Downtown at Seabird, local chef Dean Neff has been accustomed to a traditional Southern Christmas Eve dinner most of his life. Basically, it looked like Thanksgiving redux — perhaps with a ham replacing the turkey. So embracing an Italian-American custom this holiday season has been refreshing, he said.
“There is something nice about looking for other traditions and experiencing things from other places and being able to kind of change it up a little bit,” he said. “And I get tired of eating turkey.”
Feast of the Seven Fishes is in line with Neff’s overall approach at Seabird, a seafood-centric establishment that highlights the freshness of the sea and land. The tie-in to focus on a meal celebrating the bounty of the sea seemed a natural fit.
“I feel like we can be a really fun version of it,” he said. “It’s what we do already.”
Though he was introduced to its concept in Atlanta years ago when he worked at an Italian restaurant, Preachy, he said this will be the first year he is executing it with his team, including pastry chef Jim Diecchio. Formerly of Benny’s Big Time, Diecchio hosted the meal at the South Front restaurant years ago.
Oysters, a mainstay at Seabird, are offered in local varieties but also will have special ones coming from Maine. A few different types of caviar, such as Siberian sturgeon from Marhsallberg, North Carolina, will be included as well.

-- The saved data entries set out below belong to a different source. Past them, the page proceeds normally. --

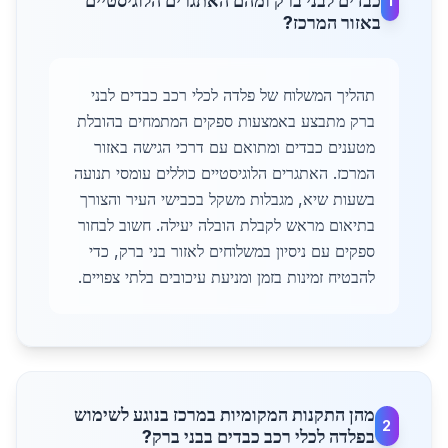
כבדים לבני ברק ומהם האתגרים הלוגיסטיים
1
באזור המרכז?
תהליך המשלוח של פלדה לכלי רכב כבדים לבני
ברק מתבצע באמצעות ספקים המתמחים בהובלת
מטענים כבדים ומתואם עם דרכי הגישה באזור
המרכז. האתגרים הלוגיסטיים כוללים עומסי תנועה
בשעות שיא, מגבלות משקל בכבישי העיר והצורך
בתיאום מראש לקבלת הובלה יעילה. חשוב לבחור
ספקים עם ניסיון במשלוחים לאזור בני ברק, כדי
להבטיח זמינות בזמן ומניעת עיכובים בלתי צפויים.
מהן התקנות המקומיות במרכז בנוגע לשימוש
2
בפלדה לכלי רכב כבדים בבני ברק?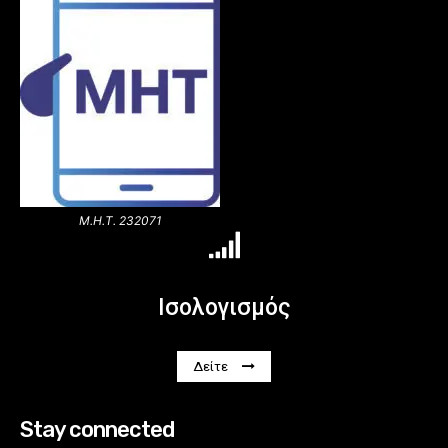
Μ.Η.Τ. 232071
Ισολογισμός
Δείτε
Stay connected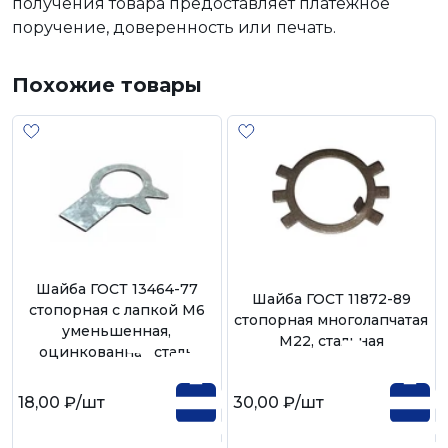
получения товара предоставляет платежное
поручение, доверенность или печать.
Похожие товары
Шайба ГОСТ 13464-77
Шайба ГОСТ 11872-89
стопорная с лапкой М6
стопорная многолапчатая
уменьшенная,
М22, стальная
оцинкованная сталь
18,00 ₽
/шт
30,00 ₽
/шт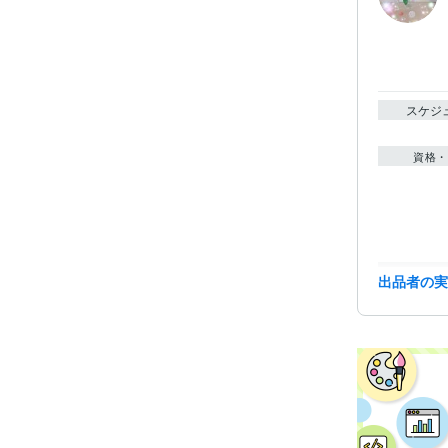
スケジ
資格・
得意
出品者の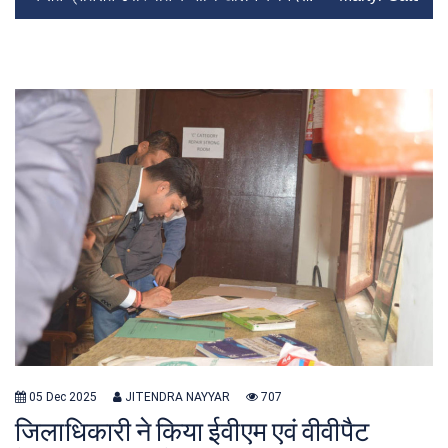
05 Dec 2025
JITENDRA NAYYAR
707
जिलाधिकारी ने किया ईवीएम एवं वीवीपैट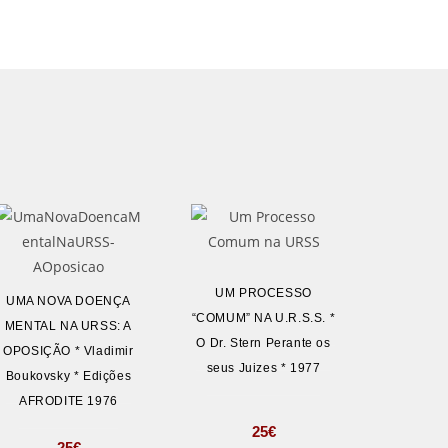
UM PROCESSO
UMA NOVA DOENÇA
“COMUM” NA U.R.S.S. *
MENTAL NA URSS: A
O Dr. Stern Perante os
OPOSIÇÃO * Vladimir
seus Juizes * 1977
Boukovsky * Edições
AFRODITE 1976
25
€
25
€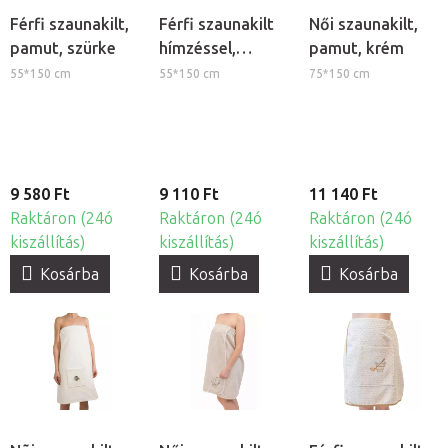
Férfi szaunakilt,
Férfi szaunakilt
Női szaunakilt,
pamut, szürke
hímzéssel,
pamut, krém
pamut, szürke
55*150 cm
55*150 cm
75*150 cm
9 580 Ft
9 110 Ft
11 140 Ft
Raktáron (24ó
Raktáron (24ó
Raktáron (24ó
kiszállítás)
kiszállítás)
kiszállítás)
Kosárba
Kosárba
Kosárba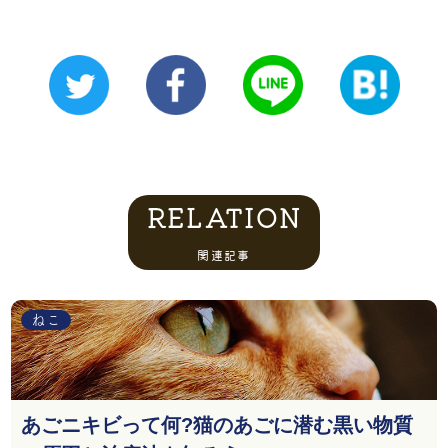
RELATION
関連記事
ねこ
あごニキビって何?猫のあごに潜む黒い物質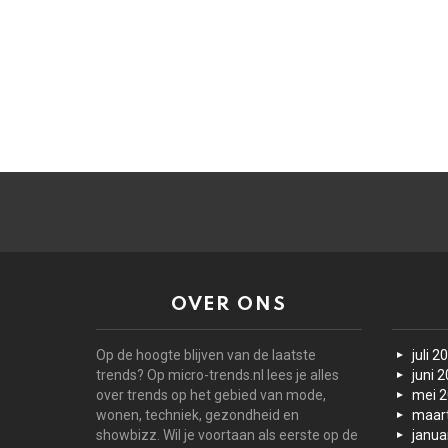
OVER ONS
Op de hoogte blijven van de laatste
juli 2
trends? Op micro-trends.nl lees je alles
juni 
over trends op het gebied van mode,
mei 
wonen, techniek, gezondheid en
maar
showbizz. Wil je voortaan als eerste op de
janua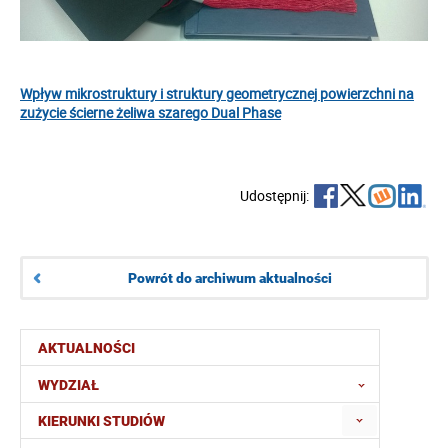
Wpływ mikrostruktury i struktury geometrycznej powierzchni na
zużycie ścierne żeliwa szarego Dual Phase
Udostępnij:
Powrót do archiwum aktualności
AKTUALNOŚCI
WYDZIAŁ
KIERUNKI STUDIÓW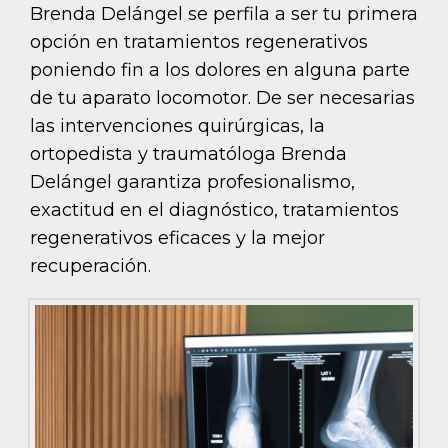
Brenda Delángel se perfila a ser tu primera
opción en tratamientos regenerativos
poniendo fin a los dolores en alguna parte
de tu aparato locomotor. De ser necesarias
las intervenciones quirúrgicas, la
ortopedista y traumatóloga Brenda
Delángel garantiza profesionalismo,
exactitud en el diagnóstico, tratamientos
regenerativos eficaces y la mejor
recuperación.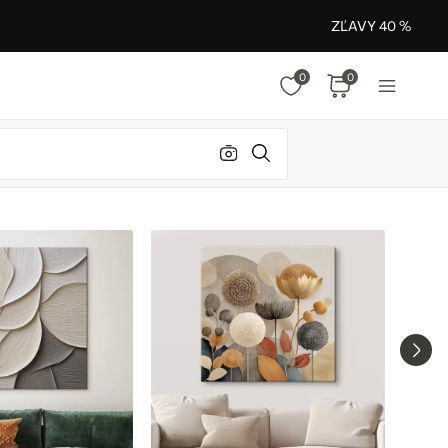
ZĽAVY 40 %
0
0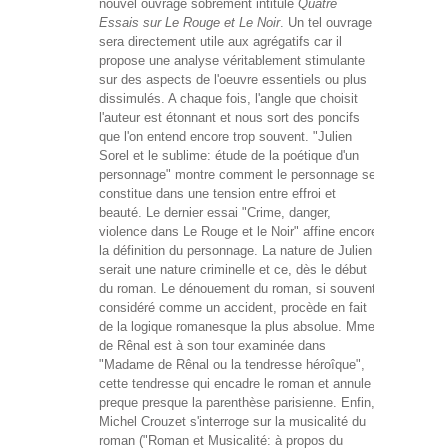
nouvel ouvrage sobrement intitulé
Quatre
Essais sur Le Rouge et Le Noir
. Un tel ouvrage
sera directement utile aux agrégatifs car il
propose une analyse véritablement stimulante
sur des aspects de l'oeuvre essentiels ou plus
dissimulés. A chaque fois, l'angle que choisit
l'auteur est étonnant et nous sort des poncifs
que l'on entend encore trop souvent. "Julien
Sorel et le sublime: étude de la poétique d'un
personnage" montre comment le personnage se
constitue dans une tension entre effroi et
beauté. Le dernier essai "Crime, danger,
violence dans Le Rouge et le Noir" affine encore
la définition du personnage. La nature de Julien
serait une nature criminelle et ce, dès le début
du roman. Le dénouement du roman, si souvent
considéré comme un accident, procède en fait
de la logique romanesque la plus absolue. Mme
de Rênal est à son tour examinée dans
"Madame de Rênal ou la tendresse héroîque",
cette tendresse qui encadre le roman et annule
preque presque la parenthèse parisienne. Enfin,
Michel Crouzet s'interroge sur la musicalité du
roman ("Roman et Musicalité: à propos du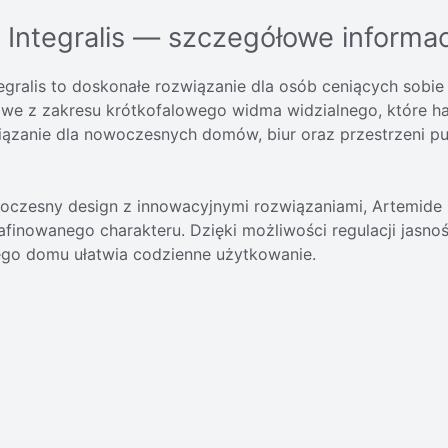
 Integralis — szczegółowe informa
ralis to doskonałe rozwiązanie dla osób ceniących sobie n
letowe z zakresu krótkofalowego widma widzialnego, które
iązanie dla nowoczesnych domów, biur oraz przestrzeni pu
czesny design z innowacyjnymi rozwiązaniami, Artemide Di
afinowanego charakteru. Dzięki możliwości regulacji jasn
nego domu ułatwia codzienne użytkowanie.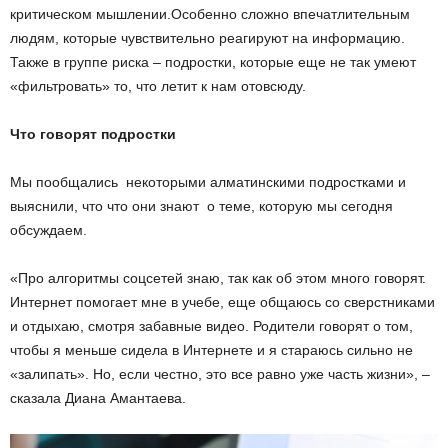
критическом мышлении.Особенно сложно впечатлительным
людям, которые чувствительно реагируют на информацию.
Также в группе риска – подростки, которые еще не так умеют
«фильтровать» то, что летит к нам отовсюду.
Что говорят подростки
Мы пообщались некоторыми алматинскими подростками и
выяснили, что что они знают о теме, которую мы сегодня
обсуждаем.
«Про алгоритмы соцсетей знаю, так как об этом много говорят.
Интернет помогает мне в учебе, еще общаюсь со сверстниками
и отдыхаю, смотря забавные видео. Родители говорят о том,
чтобы я меньше сидела в Интернете и я стараюсь сильно не
«залипать». Но, если честно, это все равно уже часть жизни», –
сказала Диана Амантаева.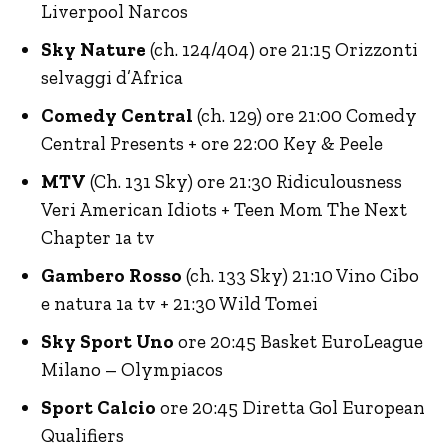
Liverpool Narcos
Sky Nature
(ch. 124/404) ore 21:15 Orizzonti
selvaggi d’Africa
Comedy Central
(ch. 129) ore 21:00 Comedy
Central Presents + ore 22:00 Key & Peele
MTV
(Ch. 131 Sky) ore 21:30 Ridiculousness
Veri American Idiots + Teen Mom The Next
Chapter 1a tv
Gambero Rosso
(ch. 133 Sky) 21:10 Vino Cibo
e natura 1a tv + 21:30 Wild Tomei
Sky Sport Uno
ore 20:45 Basket EuroLeague
Milano – Olympiacos
Sport Calcio
ore 20:45 Diretta Gol European
Qualifiers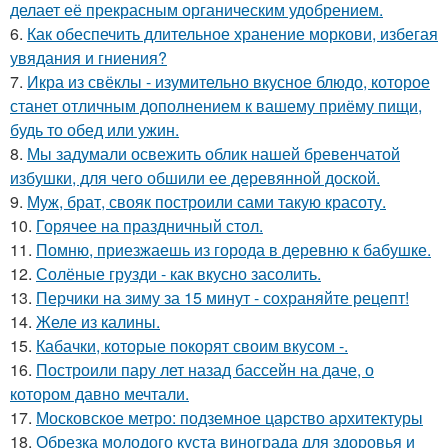
делает её прекрасным органическим удобрением.
6.
Как обеспечить длительное хранение моркови, избегая
увядания и гниения?
7.
Икра из свёклы - изумительно вкусное блюдо, которое
станет отличным дополнением к вашему приёму пищи,
будь то обед или ужин.
8.
Мы задумали освежить облик нашей бревенчатой
избушки, для чего обшили ее деревянной доской.
9.
Муж, брат, свояк построили сами такую красоту.
10.
Горячее на праздничный стол.
11.
Помню, приезжаешь из города в деревню к бабушке.
12.
Солёные грузди - как вкусно засолить.
13.
Перчики на зиму за 15 минут - сохраняйте рецепт!
14.
Желе из калины.
15.
Кабачки, которые покорят своим вкусом -.
16.
Построили пару лет назад бассейн на даче, о
котором давно мечтали.
17.
Московское метро: подземное царство архитектуры
18.
Обрезка молодого куста винограда для здоровья и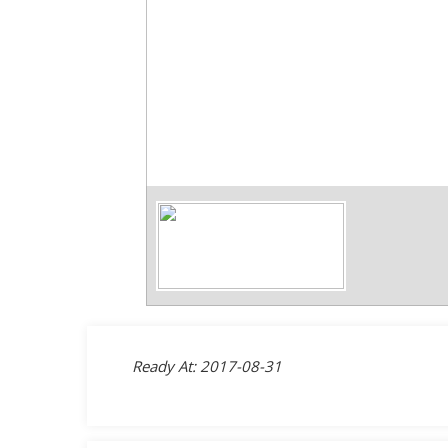
Ready At: 2017-08-31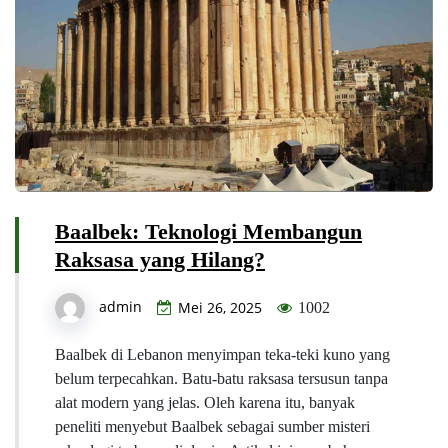
Baalbek: Teknologi Membangun
Raksasa yang Hilang?
admin
Mei 26, 2025
1002
Baalbek di Lebanon menyimpan teka-teki kuno yang
belum terpecahkan. Batu-batu raksasa tersusun tanpa
alat modern yang jelas. Oleh karena itu, banyak
peneliti menyebut Baalbek sebagai sumber misteri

However, one dish he is most excited about is the triggerfish fritter. It’s similar to salted cod brandade, Neff compared, marinated in juniper berries, bay leaves, peppercorns and salt. Like baccalà, it, too, is soaked it in cold water numerous times and drained before prepared.
“It pulls some of the salt out and changes the flavor to be a really savory and wonderful, comforting fish flavor,” he said.
He makes the fritters by cooking down leeks in butter with the salted fish, adding milk and “stirring it like crazy until it becomes this really wonderful leak-butter fish fluff,” Neff said. Then cooked potatoes are riced in and it’s finished off with duck egg yolks to bind before being scooped into a fryer.
“Some people serve them with spicy tomato sauce, but we’re doing a lemony aioli,” Neff said. “This is the most comforting dish I can possibly imagine for wintertime.”
He is also serving sardines marinated in lemon, herbs and olive oil, topped on seaweed-sourdough toast, handmade by Diecchio, with salsa verde drizzled atop. A yellowtail carpaccio will be on the menu, with mains including a clam pasta with roasted garlic and mullet roe bottarga — a salted, cured fish roe pouch that provides an umami flavor when grated over the pasta.
Sea bass, he’s hoping, also will be available.
“If we can get it,” Neff said. “When you depend on sustainable fishing, it’s all about being able to pivot at the last minute. If we can’t do that, we may do a Christmas flounder.”
An Italian squid fregula — small pasta nodes — will come with a spicy tomato sauce, something Neff said he has been churning out a lot over the course of his decades-long culinary career. It has raisins, pine nuts and chili flakes as well, finished with homemade toasts.
There also will be vegan options, such as a mushroom roulade — sticking with the meat-fasting traditions some may follow on Christmas Eve.
“It’s a fun preparation where you’re treating mushrooms like meat, prepared like a porchetta or roast,” he said.
While the Feast of the Seven Fishes is rooted in the idea of foregoing meat or animal fat the day before Christ’s birth — though, some families have the sausages and gravy ready to serve at the stroke of midnight, Christmas — Seabird will have a short ribs dish offered as well.
The prix-fixe menu for the seven fishes starts at $85, though the full menu is also available a la carte. The restaurant is open until 9 p.m. and Neff said reservations have been booking fast.
“People are really excited to come out to this,” he said. “This is right in our wheelhouse — this format of bringing exciting seafood to people on Christmas.”